Davis

CHARLESTON -- West Virginia Supreme Court Justice Robin Jean Davis denounced the idea of an intermediate appellate court system for the state as costly and unneccesary.

"For anyone to suggest that our court does not review cases is just flat wrong," Davis told a group of lawyers Thursday at a continuing legal education event sponsored by West Virginia Citizens Against Lawsuit Abuse.

Many have called for the creation of one in order to ensure that all petitions for appeal get a full review, especially ones involving punitive damages.

Gov. Joe Manchin has signed an executive order to create a commission to study the state's judiciary and intermediate appellate courts is expected to be one of the topics.

At the WV CALA event, Davis said the court thoroughly reviews all petitions filed, adding that if there isn't any apparent error in the trial court, the Supreme Court doesn't take up the case.

Davis said the justices complete their work and rarely extend an opinion into another term of the court.

Besides the unneccessariness of an intermediate appellate court, Davis said the cost would be "astronomical."

Davis said she's aware of one estimate that says adding another layer to the judiciary would add $500,000 per year just in judicial pension costs.

"We are a small state," Davis said. "We have solid trial judges who get their work done ... and why in the world we would add another level of (judiciary) in our state is beyond me."

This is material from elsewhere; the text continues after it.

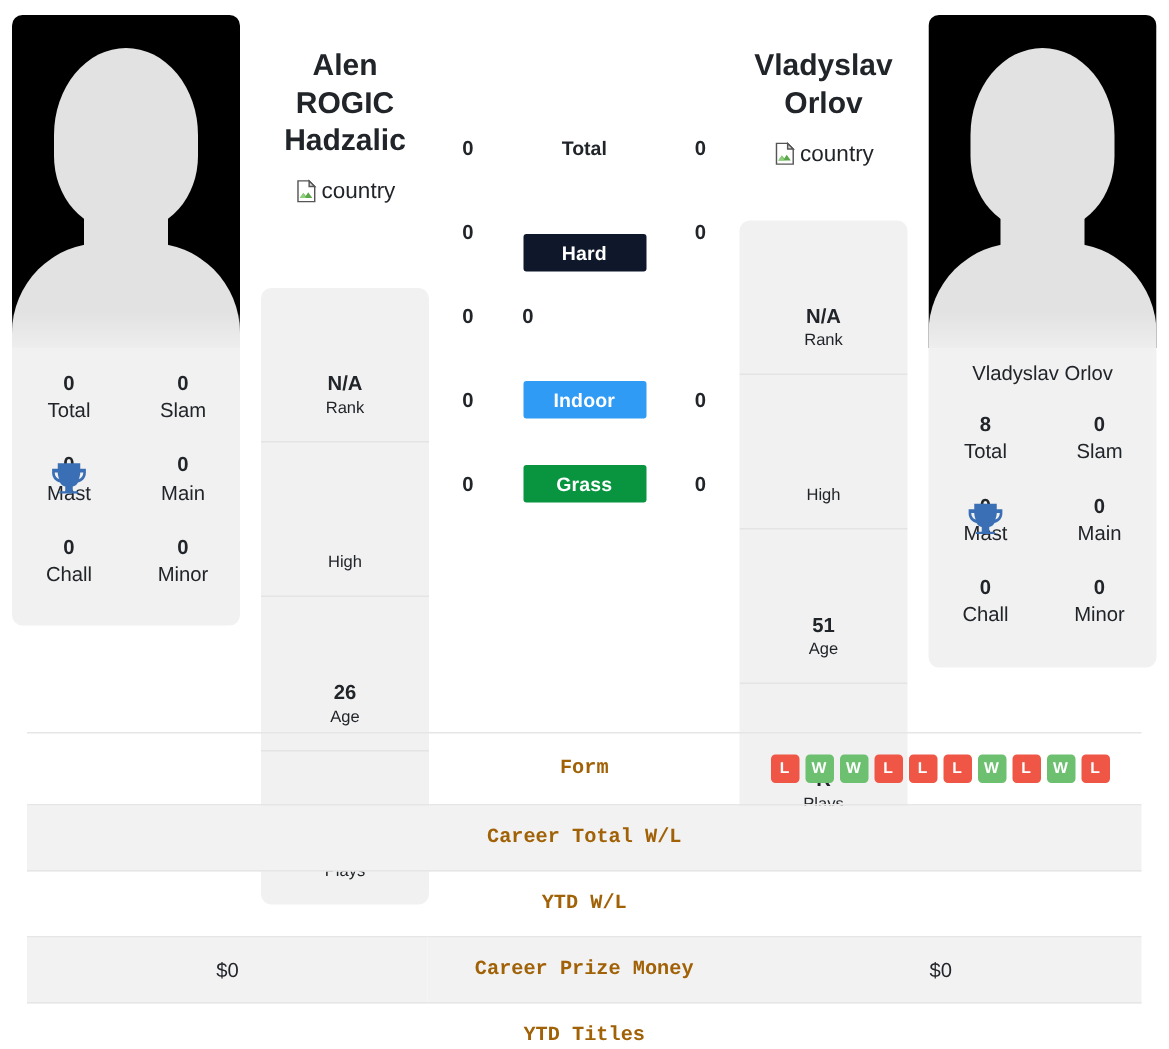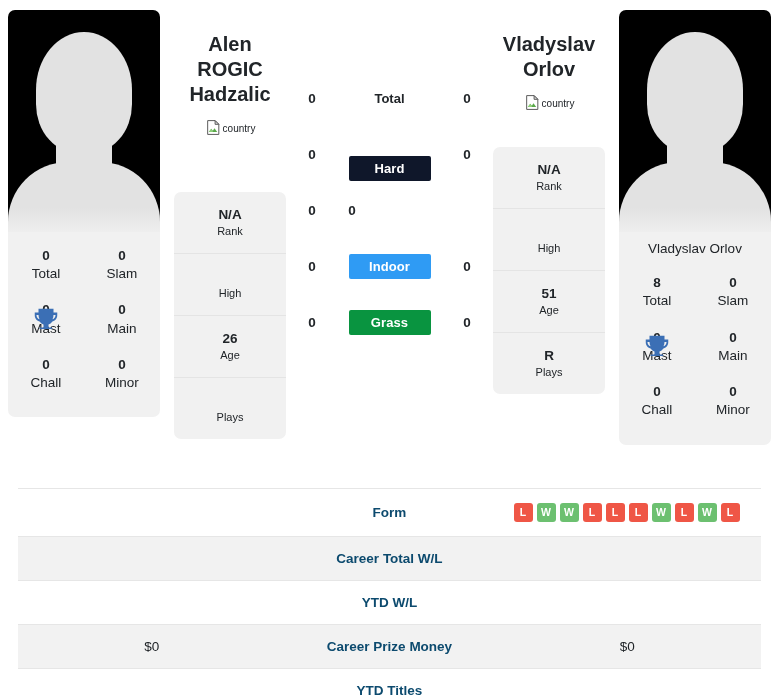"country" .country-line { font-size: 10px -> 15px }
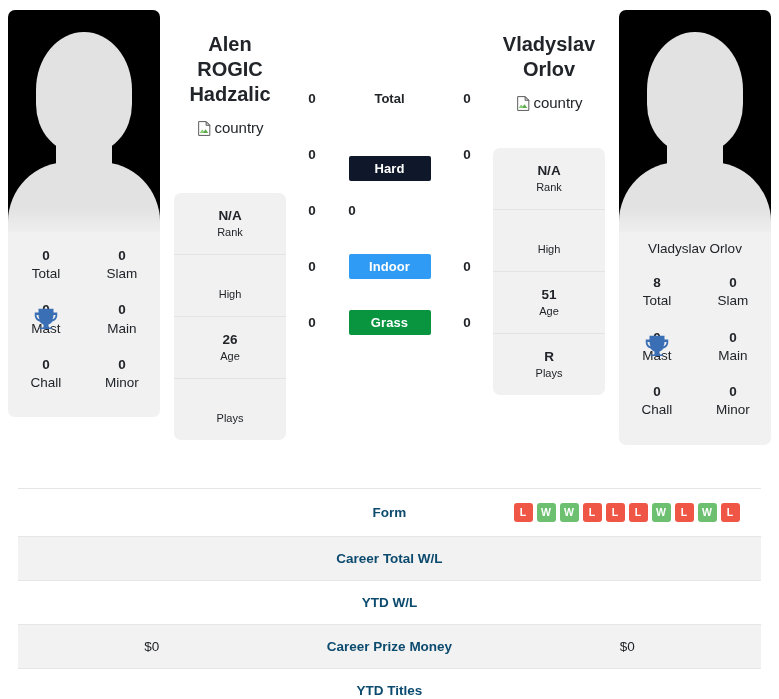"N/A" .info-val { margin-top: none -> 41px }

One of the event's attendees said they believe either an intermediate appellate court or an automatic right to appeal punitive damage cases is imminent and asked Davis which she would prefer.

Davis said she would more prefer an automatic appeal in punitive damage cases, just on the basis of keeping costs down and controlling the size of government.

Manchin has commented that he would like to see this after a jury in Harrison County awarded people who live around a DuPont smelter $196 million in punitive damages.

Davis said she "strongly" disagrees with Manchin's inference that the Supreme Court doesn't fully review such cases. She said the governor is "simply wrong."

Davis added that she doesn't see a "crisis" -- as some critics put it -- in the way of a proliferation of huge punitive damage awards in the state.

Other than the DuPont case and a couple others, Davis said she's seen only a "handful" of punitive damage awards of $1 million or more over the last several years.

And Davis said these kinds of cases the state sees aren't frivolous.

"When we see a big case, somebody was really hurt or somebody has done something really bad," Davis said.

Davis added that the state's trial court judges are becoming very adept that deciding whether jury punitive awards are justified.

She noted a recent case in Kanawha County when a jury awarded a doctor $20 million in punitive damages after Charleston Area Medical Center revoked his privileges after he tried set up his own medical malpractice insurance policy.

A judge later reduced the punitive damages to $8 million.